Tasks for this exercise =
[1] In the passage on women playing poker, swap "stilettos" for "high heels" and rewrite the section from "Las Vegas entrepreneur" up to and including "making bad decisions.".
[2] Write the next part of the passage on women playing poker, picking up right after its final sentence.

Extract to read =
++++++

Women are often seen as more emotional than men, but in poker the reverse seems to be true. Because guys tend to invest their egos in winning--especially in beating a girl--they often shove their chips into the pot even if their cards don't warrant the bet. Moreover, women seem to be more familiar with the male mind than the other way around. "From the time we're teens, we wonder, 'Will he call? What's he thinking?'" observes poker pro Hulbert. "Women have their intuition more honed." For savvy women, especially in live play, it's easy to pick up on male opponents' attitudes--biased, patronizing, flirtatious or fatherly--and exploit them, she says.
Las Vegas entrepreneur Valerie Bent, 36, for example, capitalizes on the male belief that women don't bluff to bluff big time. Bent partly financed the founding of her new clothing company, Big Feet Pajama, with her winnings at the casino tables. "I'd go with my husband on Friday and Saturday nights, dressed to the nines in my stilettos," she relates. "The guys would look at me like dead money--sure to lose. They flirt with you to keep you at the table--until you start winning. Then they get very quiet."
Female pros maintain that playing your femininity against male opponents is just good strategy. Whether you taunt a man into betting a bad hand too aggressively or take advantage of his wish to be fatherly and help you out, you're playing within the rules. Poker is in part about psychology, fooling your opponents into making bad decisions.
New players need to remember, though, that poker, like any other form of gambling, can be addictive. Amateurs, Hulbert warns, must be especially wary online. "Without the feel of the chips in your hands," she says, "money becomes an abstract concept, and it's easy to lose more than you can afford."
Jo Ransom, 56, learned that the hard way. A disabled former secretary from Bonham, Texas, she took up online poker with glee about a year ago. Lonely at home and hooked on the thrill of competing, she began playing $20 and $30 tables and losing too much. Then an online friend at the Women's Poker Club gave her some sisterly advice, which she took to heart. "Now I deposit only so much a month," she says, "and if I lose it, I just play free games until the next month." Borrowing to play is a sure sign of trouble, say addiction experts, but money issues aren't the only indicator. Ask yourself whether your playing interferes with your life--your work, your relationships.

++++++

Record set =
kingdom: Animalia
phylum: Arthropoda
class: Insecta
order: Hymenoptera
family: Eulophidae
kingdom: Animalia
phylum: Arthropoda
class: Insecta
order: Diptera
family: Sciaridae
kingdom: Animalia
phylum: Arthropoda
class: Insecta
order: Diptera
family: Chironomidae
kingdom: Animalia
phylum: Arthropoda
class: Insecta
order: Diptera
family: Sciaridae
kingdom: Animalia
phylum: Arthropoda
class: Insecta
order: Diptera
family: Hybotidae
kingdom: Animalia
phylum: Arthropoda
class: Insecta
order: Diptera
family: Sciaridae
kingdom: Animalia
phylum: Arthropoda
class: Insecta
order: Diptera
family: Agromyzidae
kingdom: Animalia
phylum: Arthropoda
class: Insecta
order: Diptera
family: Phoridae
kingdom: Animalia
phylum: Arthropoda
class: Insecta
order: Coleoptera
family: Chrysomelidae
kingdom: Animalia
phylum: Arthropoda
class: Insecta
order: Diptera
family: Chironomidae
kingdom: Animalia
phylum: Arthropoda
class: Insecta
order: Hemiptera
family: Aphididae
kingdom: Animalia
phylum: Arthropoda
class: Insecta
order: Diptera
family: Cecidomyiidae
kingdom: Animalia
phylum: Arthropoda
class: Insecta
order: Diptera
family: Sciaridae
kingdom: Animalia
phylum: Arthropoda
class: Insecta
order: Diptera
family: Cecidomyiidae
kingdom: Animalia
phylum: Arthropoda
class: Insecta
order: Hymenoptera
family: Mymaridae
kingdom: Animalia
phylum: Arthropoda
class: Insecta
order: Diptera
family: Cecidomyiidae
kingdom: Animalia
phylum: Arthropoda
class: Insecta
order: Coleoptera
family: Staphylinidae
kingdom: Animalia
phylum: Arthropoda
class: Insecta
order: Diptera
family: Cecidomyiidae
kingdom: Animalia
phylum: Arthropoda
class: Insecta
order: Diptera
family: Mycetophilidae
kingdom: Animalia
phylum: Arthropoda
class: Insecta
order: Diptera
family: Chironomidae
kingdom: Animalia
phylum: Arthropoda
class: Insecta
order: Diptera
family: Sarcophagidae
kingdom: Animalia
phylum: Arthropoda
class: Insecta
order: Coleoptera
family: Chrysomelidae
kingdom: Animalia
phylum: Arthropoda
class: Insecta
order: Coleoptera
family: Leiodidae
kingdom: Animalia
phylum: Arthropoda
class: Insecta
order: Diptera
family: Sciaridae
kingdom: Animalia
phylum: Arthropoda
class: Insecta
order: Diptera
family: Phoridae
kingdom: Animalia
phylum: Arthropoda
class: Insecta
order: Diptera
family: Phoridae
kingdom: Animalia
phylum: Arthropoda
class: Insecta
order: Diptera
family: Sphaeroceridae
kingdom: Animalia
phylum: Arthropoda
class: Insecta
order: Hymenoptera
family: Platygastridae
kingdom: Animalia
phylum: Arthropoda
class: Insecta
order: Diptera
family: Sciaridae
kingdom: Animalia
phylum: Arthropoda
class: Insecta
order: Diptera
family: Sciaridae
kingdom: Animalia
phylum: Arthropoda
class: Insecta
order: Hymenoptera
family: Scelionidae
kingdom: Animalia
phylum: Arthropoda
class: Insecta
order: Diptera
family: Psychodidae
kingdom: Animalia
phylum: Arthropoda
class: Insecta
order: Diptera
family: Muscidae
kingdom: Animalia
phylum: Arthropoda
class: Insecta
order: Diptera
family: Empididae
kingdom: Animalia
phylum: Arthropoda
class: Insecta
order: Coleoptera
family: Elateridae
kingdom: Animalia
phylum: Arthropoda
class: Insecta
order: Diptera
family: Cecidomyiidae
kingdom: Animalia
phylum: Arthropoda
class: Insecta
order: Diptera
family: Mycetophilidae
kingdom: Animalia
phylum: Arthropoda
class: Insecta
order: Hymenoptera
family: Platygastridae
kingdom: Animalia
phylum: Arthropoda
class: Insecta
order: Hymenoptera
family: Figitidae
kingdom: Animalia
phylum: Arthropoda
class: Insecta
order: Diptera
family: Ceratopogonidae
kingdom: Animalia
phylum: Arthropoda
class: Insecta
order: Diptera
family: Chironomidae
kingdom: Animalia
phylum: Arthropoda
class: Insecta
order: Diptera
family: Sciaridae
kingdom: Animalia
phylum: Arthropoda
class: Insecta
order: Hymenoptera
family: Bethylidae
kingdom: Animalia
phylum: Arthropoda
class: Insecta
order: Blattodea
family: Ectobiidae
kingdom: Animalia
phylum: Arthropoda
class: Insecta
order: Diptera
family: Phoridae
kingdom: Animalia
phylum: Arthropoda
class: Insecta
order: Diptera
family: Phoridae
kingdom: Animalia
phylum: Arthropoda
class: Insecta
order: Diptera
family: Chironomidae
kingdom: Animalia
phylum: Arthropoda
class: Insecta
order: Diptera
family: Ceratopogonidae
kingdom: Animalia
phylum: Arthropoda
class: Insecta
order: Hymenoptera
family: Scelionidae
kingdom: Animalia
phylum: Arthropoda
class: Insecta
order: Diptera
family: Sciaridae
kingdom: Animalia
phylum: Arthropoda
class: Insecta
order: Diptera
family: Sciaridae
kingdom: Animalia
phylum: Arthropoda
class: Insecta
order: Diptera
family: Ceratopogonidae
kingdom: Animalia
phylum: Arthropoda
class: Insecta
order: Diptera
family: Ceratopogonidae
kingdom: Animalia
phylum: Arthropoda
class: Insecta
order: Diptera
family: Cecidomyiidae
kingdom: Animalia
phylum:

++++++

Answers in order =
[1]
Las Vegas entrepreneur Valerie Bent, 36, for example, capitalizes on the male belief that women don't bluff to bluff big time. Bent partly financed the founding of her new clothing company, Big Feet Pajama, with her winnings at the casino tables. "I'd go with my husband on Friday and Saturday nights, dressed to the nines in my high heels," she relates. "The guys would look at me like dead money--sure to lose. They flirt with you to keep you at the table--until you start winning. Then they get very quiet."
Female pros maintain that playing your femininity against male opponents is just good strategy. Whether you taunt a man into betting a bad hand too aggressively or take advantage of his wish to be fatherly and help you out, you're playing within the rules. Poker is in part about psychology, fooling your opponents into making bad decisions.

[2]
But for women players who maintain realistic limits, poker can be invigorating socially and even professionally. Jennifer Nichols, 25, a San Francisco public relations executive, hosts a Texas Hold 'Em party for her girlfriends every Monday night. The players, ages 21 to 28, dress sloppy, eschew makeup and dish over Desperate Housewives. "Everyone's so busy," she says, "but at the games my girlfriends and I really get to talk. And because it's considered a male game, other women think it's cool that we do it."
Playing with the boys offers its own distinct advantages. Linda Norman, 33, president of a Web-design company in Dallas, recently began attending networking poker events for executives, typically male. "It's a social setting where they find out you're competitive and intelligent," she says. "They see you as someone they can do business with." Other card-playing businesswomen say poker can help sharpen business skills. It teaches how to think strategically and size up the competition and the risk- reward ratio of each situation swiftly and objectively.
Los Angeles documentary-film producer Babette Pepaj, 32, applies poker perspective to her life every day. "Many times in business," she notes, "we keep trying to fix something that isn't working simply because we've spent a lot of time and energy on the project. Admitting defeat is hard, but having the restraint to fold ultimately protects you and keeps you in the game--and this is a skill you don't necessarily learn in business school."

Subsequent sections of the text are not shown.